What to produce:
Repeat the listing below in full and exactly, but without its pictures.

*** Begin section ***

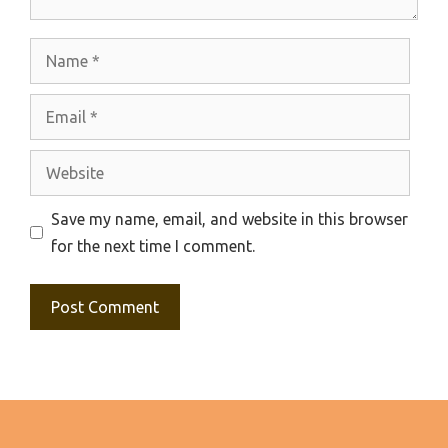
Name
Email
Website
Save my name, email, and website in this browser
for the next time I comment.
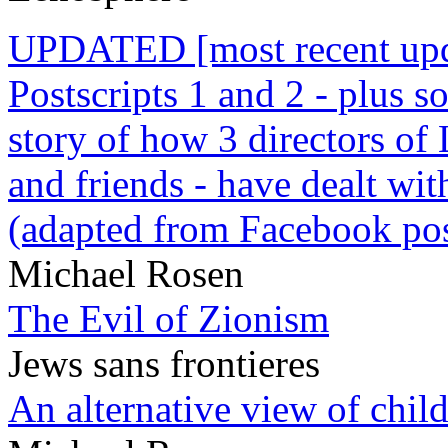
UPDATED [most recent upda
Postscripts 1 and 2 - plus
story of how 3 directors of
and friends - have dealt wi
(adapted from Facebook pos
Michael Rosen
The Evil of Zionism
Jews sans frontieres
An alternative view of child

*** End section ***

Expected output:
Name
Email
Website
Save my name, email, and website in this browser
for the next time I comment.
UPDATED [most recent upda
Postscripts 1 and 2 - plus
story of how 3 directors of
and friends - have dealt wi
(adapted from Facebook pos
Michael Rosen
The Evil of Zionism
Jews sans frontieres
An alternative view of child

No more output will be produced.